This is the last of three posts looking at networking in the cloud. This post looks at protecting networks in the cloud from each other. Read part 1 and part 2 of this series.
There are some vendors who sell cloud services – collectively they are known as Cloud Service Providers. These services provide the opportunity for “Joe Public” to log onto the cloud vendor’s web site and “buy” a virtual machine (VM). So in one of these clouds there will be several organizations as customers, each with data that needs to be kept separate and confidential.
Similarly, an organization may design a cluster of VMs to work together but that the servers in the cluster must always have the same IP address. If only one cluster is built in the cloud, there is no problem. Build it more than once and things start to fail as more than one VM will have the same IP address. And remember that every IP address needs to be unique.
One way to get around this would be to build the VMs on separate physical networks. But if you start to require VMs to be built in this way, then there will be an awful lot of cabling to be done, more cabling then can be plugged into the physical cloud host. Additionally, you do not want a workflow to be stopped; that takes away the cost advantage of automation.

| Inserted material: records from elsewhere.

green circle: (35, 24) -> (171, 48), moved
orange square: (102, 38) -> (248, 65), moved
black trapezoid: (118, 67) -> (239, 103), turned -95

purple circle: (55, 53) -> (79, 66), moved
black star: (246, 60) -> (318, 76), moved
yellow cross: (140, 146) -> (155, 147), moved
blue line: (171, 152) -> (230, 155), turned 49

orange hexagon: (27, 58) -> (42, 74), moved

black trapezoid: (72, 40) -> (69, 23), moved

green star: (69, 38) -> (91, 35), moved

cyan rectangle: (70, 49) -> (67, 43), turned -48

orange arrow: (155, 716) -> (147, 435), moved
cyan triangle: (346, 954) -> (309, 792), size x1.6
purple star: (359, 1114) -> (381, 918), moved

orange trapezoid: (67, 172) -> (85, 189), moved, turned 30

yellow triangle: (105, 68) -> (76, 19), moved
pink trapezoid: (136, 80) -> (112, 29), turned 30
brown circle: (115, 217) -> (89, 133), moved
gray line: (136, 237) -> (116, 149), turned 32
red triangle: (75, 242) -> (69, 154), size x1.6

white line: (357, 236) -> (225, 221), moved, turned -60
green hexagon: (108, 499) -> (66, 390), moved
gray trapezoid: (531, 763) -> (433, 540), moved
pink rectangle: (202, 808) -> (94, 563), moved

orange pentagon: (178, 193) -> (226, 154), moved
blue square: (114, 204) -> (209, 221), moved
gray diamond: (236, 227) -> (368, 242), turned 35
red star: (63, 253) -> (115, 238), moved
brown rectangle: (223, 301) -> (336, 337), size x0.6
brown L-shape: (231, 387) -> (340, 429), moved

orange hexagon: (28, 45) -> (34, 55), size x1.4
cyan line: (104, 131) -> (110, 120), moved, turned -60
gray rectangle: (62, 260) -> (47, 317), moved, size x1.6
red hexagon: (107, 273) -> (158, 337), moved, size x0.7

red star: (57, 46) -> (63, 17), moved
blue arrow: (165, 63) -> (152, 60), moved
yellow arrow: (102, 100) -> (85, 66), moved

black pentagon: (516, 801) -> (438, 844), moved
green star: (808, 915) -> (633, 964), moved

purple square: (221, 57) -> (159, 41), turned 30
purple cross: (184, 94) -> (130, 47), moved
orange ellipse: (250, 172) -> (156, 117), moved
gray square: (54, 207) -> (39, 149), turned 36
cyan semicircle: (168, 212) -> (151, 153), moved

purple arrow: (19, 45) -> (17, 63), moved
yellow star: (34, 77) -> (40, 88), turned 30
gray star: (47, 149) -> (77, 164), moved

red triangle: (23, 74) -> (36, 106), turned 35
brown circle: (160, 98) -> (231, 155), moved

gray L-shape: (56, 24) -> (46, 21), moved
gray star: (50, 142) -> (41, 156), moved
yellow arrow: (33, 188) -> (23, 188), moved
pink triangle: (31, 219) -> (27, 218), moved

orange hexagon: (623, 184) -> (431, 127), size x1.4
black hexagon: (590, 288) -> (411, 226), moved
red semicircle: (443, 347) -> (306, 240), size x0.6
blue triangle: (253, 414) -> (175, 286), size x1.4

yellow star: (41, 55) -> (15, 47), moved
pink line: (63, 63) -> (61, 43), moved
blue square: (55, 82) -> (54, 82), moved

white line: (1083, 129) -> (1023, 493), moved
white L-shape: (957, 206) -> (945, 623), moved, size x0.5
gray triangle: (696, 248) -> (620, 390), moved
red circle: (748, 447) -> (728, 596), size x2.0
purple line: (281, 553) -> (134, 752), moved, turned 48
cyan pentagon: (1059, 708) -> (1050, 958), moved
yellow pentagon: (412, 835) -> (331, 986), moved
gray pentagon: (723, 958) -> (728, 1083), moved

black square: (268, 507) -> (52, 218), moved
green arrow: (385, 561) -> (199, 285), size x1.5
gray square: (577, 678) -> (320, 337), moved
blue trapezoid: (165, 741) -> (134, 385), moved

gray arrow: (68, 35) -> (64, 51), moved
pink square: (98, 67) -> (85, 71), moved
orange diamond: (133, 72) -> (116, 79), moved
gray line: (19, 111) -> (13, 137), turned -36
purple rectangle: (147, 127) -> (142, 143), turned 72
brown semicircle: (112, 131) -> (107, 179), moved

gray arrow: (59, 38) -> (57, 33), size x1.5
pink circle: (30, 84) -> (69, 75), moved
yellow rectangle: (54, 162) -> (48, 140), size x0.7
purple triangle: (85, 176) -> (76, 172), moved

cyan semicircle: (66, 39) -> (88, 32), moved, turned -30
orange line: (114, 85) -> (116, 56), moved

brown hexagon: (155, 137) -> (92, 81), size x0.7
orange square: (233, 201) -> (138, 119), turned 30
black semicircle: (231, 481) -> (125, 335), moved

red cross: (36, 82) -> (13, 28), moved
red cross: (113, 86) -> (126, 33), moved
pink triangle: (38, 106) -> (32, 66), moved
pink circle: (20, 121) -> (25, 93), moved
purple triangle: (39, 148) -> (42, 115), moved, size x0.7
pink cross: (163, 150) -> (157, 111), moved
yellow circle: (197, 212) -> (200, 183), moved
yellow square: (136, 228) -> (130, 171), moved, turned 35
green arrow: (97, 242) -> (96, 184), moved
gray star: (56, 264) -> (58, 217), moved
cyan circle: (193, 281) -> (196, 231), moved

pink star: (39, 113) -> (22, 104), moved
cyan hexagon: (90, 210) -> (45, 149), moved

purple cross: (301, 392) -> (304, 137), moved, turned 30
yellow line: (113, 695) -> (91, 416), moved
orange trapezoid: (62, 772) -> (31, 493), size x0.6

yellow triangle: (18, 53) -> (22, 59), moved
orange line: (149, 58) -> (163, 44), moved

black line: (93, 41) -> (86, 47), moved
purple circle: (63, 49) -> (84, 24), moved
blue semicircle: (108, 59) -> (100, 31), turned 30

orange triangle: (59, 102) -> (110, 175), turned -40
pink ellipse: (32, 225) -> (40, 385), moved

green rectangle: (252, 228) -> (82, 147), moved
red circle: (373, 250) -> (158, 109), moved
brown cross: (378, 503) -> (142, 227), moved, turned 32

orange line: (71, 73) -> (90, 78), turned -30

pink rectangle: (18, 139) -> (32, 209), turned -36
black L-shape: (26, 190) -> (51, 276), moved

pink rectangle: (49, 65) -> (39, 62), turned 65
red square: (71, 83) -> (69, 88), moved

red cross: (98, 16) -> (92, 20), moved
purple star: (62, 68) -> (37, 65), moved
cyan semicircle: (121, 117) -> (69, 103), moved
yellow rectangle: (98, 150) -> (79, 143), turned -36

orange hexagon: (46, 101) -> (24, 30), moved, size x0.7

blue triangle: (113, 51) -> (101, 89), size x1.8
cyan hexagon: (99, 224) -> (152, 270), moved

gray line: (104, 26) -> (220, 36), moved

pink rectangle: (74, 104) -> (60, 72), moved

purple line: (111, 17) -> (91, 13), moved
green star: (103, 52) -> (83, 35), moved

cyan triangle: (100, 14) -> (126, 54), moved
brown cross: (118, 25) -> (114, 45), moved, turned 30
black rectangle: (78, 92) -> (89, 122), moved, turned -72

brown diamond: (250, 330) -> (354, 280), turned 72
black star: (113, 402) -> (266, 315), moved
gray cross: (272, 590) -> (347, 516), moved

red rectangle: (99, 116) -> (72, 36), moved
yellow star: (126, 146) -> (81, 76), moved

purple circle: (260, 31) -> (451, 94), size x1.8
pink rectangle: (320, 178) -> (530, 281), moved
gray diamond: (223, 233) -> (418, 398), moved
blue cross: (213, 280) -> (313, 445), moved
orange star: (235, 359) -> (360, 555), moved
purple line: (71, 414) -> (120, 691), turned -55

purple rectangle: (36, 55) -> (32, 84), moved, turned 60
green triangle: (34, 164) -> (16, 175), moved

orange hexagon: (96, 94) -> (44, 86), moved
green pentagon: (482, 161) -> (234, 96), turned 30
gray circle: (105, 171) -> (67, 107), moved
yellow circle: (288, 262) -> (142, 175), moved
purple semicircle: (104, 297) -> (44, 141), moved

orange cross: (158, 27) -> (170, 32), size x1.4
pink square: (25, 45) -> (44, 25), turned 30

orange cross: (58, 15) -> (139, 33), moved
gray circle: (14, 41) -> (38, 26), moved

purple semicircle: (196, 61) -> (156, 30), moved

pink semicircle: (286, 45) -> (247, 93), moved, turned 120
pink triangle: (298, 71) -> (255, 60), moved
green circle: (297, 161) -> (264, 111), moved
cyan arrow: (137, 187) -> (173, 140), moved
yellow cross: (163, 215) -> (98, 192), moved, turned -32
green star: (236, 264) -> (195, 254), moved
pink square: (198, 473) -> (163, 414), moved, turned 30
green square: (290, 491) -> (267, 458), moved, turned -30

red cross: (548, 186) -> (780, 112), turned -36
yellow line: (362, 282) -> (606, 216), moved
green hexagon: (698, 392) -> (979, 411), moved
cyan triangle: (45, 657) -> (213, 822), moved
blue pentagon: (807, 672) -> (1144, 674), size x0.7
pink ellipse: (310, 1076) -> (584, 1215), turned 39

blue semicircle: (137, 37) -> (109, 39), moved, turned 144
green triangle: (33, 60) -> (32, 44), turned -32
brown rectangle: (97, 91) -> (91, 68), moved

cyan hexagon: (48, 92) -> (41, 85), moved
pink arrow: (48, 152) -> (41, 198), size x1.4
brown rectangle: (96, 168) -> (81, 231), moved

To get around this, the operatives in Cloud Laboratories came up with the idea of Virtual Networks (or VLANs). The cloud host has a special hardware device called a “switch” attached, which places a VLAN identifier alongside the IP address into every data message within the cloud,. The virtual network adapters in the VMs are designed to only process data messages with a specified VLAN ID. Remember these are virtual hardware devices which can be controlled by the VM operating system – but they cannot be reprogrammed to listen out for a different VLAN ID by an application.
In reality, everything is still on the same physical network but it has been logically subdivided into a number of virtual networks, each separate from each other. Thus a “Chinese wall” effect is created that keeps network traffic separate within the cloud; and VMs can thus have the same IP addresses, albeit on separate VLANs.
Using these techniques, VMs in Cluster A cannot “see” VMs in Cluster B unless they know the public IP Address of the VM cluster: in other words VM cluster A has to go out of the cloud to the public internet and back into the cloud to access it.